An LGBT legal group is facing criticism for accepting a $30,000 donation from retail giant Walmart to host a convention this week in D.C. for LGBT attorneys.
The LGBT Bar Association, which hosts the annual Lavender Law Conference & Career Fair, lists Walmart on its website as a “silver level” donor to the event, which indicates the company contributed $30,000.
The 28th annual conference was set to take place between Thursday and Saturday at the Renaissance Washington Hotel and more than 1,300 people were expected.
The criticism over the donation is tied to a pending class-action lawsuit against Walmart filed by Jacqueline Cote, a lesbian employee of the company who was denied spousal health insurance benefits for her late wife, Diana Smithson, who died of ovarian cancer in March.

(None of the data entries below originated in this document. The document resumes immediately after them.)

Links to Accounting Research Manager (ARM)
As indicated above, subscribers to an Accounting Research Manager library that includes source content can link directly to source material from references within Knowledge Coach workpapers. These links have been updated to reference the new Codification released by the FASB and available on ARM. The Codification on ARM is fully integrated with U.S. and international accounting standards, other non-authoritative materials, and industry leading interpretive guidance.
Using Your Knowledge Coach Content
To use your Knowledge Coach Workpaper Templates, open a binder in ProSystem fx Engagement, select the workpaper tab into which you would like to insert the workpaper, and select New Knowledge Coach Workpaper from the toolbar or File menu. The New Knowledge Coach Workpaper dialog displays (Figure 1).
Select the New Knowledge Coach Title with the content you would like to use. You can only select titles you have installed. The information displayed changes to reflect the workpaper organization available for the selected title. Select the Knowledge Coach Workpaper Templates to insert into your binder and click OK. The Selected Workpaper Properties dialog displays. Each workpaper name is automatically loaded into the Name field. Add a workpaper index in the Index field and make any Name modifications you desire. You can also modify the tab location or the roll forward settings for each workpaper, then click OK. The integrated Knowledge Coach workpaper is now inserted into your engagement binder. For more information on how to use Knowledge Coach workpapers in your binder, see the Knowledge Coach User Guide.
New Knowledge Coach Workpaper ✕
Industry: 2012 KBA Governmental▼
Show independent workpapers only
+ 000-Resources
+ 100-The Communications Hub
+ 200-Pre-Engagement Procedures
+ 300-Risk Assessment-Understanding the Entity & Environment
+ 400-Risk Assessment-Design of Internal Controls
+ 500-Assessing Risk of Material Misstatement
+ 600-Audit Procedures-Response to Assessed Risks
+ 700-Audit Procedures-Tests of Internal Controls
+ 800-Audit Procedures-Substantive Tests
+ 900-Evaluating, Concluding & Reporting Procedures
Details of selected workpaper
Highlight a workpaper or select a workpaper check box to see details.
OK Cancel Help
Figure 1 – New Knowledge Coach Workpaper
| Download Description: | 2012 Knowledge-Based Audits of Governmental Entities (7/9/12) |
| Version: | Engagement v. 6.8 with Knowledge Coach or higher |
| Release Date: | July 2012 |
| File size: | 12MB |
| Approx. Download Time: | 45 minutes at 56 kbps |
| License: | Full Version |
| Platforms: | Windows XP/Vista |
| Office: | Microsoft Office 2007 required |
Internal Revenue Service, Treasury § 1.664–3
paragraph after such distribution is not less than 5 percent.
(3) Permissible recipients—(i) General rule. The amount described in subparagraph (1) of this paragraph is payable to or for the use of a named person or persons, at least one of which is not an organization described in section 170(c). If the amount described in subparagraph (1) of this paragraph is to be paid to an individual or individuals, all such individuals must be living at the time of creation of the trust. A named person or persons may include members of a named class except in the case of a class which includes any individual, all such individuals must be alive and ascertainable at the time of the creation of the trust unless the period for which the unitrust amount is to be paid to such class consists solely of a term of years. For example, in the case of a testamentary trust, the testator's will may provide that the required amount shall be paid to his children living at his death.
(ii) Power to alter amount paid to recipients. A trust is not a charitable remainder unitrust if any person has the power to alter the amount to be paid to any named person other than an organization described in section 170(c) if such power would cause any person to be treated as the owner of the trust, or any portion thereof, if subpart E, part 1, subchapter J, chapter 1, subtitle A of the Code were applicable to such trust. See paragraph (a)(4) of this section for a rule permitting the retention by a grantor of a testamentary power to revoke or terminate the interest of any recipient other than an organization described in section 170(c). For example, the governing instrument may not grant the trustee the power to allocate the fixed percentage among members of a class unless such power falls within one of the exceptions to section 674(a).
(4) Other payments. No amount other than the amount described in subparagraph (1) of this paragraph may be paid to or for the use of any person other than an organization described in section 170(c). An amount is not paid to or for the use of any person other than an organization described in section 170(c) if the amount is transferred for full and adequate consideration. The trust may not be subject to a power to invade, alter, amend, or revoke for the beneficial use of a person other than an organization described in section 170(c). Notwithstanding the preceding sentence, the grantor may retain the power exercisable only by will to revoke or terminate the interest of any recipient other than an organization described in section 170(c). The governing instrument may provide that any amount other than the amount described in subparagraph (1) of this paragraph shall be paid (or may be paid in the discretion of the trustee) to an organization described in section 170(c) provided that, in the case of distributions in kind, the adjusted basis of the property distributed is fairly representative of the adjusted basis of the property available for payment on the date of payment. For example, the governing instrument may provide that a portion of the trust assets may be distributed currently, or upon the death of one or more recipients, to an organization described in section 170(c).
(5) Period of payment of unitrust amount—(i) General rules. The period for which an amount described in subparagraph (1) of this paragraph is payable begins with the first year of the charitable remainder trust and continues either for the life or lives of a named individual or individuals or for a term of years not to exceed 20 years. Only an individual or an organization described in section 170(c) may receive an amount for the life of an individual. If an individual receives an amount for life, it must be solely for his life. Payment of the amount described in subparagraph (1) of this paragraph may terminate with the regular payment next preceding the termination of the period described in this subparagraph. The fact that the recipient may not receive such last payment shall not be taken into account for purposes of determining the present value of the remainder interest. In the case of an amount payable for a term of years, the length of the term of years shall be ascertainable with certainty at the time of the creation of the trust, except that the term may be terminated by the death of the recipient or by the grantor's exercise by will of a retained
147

Until Jan. 1, 2014, when Walmart ended its ban on health benefits for its employees’ same-sex spouses, Cote and Smithson accrued more than $175,000 in unpaid medical bills. The lawsuit filed on behalf of Cote and other Walmart employees calls on the company to compensate them for damages they have suffered due to the denied benefits.
Jerame Davis, director of the LGBT labor group Pride at Work, said the notion any LGBT group would accept money from Walmart “is incredibly disappointing.”
“This is a company that is not only known to have a history of questionable employment practices, but they actively denied over 1,200 current and former LGBTQ employees spousal health benefits,” Davis said.
Davis accused Walmart of “trying to paper over its anti-LGBTQ past” and called on the company to make Cote and other employees aggrieved by its policy “whole instead.”
Assailing the Human Rights Campaign, Davis said the nation’s largest LGBT group has created “confusion” by giving the company a “horribly inflated score” on its Corporate Equality Index.
“But it is indeed surreal that a group of LGBTQ lawyers would take money from Walmart while that corporation’s LGBTQ discrimination lawsuit is pending through the courts and nary a plaintiff has seen a dime of recompense,” Davis said.
Pride at Work is an arm of the labor group AFL-CIO, which has come to blows with Walmart over its practices for its 2.2 million employees nationwide. Allegations against Walmart have included that it pays low wages, offers inadequate health care and fosters poor working conditions and anti-union policies.
The latest Human Rights Campaign Corporate Equality Index scorecard gives Walmart a score of “90” out of 100, awarding the company points for LGBT-inclusive non-discrimination policies, offering partner benefits and firm-wide competency programs, but deducting points for not affording transition-related care for transgender employees.
D’Arcy Kemnitz, executive director of the LGBT Bar Association, said her group doesn’t comment on pending litigation, nor on the past, current or future benefits policies of any of its sponsoring organizations.
“Walmart is sending dozens of LGBT and allied attorneys to Lavender Law as part of their sponsorship,” Kemnitz said. “While here, those lawyers will be attendees and participants in the nation’s best LGBT legal education opportunity: Lavender Law.”
Kemnitz said Walmart has “specifically requested” its sponsorship funds go directly to support student attendees at the conference.
“The LGBT Bar is always happy to defray the cost of attendance for students — they are the future of the legal profession,” Kemnitz said.
The New England-based Gay & Lesbian Advocates & Defenders, which filed the lawsuit on behalf of Cote, declined to comment on the Walmart donation, citing ongoing proceedings in the case.
Walmart didn’t respond to the Washington Blade’s request Wednesday to comment on criticism over its donation to the LGBT Bar Association for the Lavender Law Conference.
Last year, amid a media frenzy over “religious freedom” measures in Arkansas and Indiana seen to enable anti-LGBT discrimination, Walmart issued a statement against the bill in Arkansas, where the company is headquartered. Subsequently, Gov. Asa Hutchinson rejected the measure and called on the legislature to provide him a proposal that mirrored the federal religious freedom statute, which he signed into law.
“Every day in our stores, we see firsthand the benefits diversity and inclusion have on our associates, customers and communities we serve,” Walmart CEO Doug McMillan said in a statement posted to Twitter. “It all starts with our core basic belief of respect for the individual. Today’s passage of HB1228 threatens to undermine the spirit of inclusion present throughout the state of Arkansas and does not reflect the values we proudly uphold.”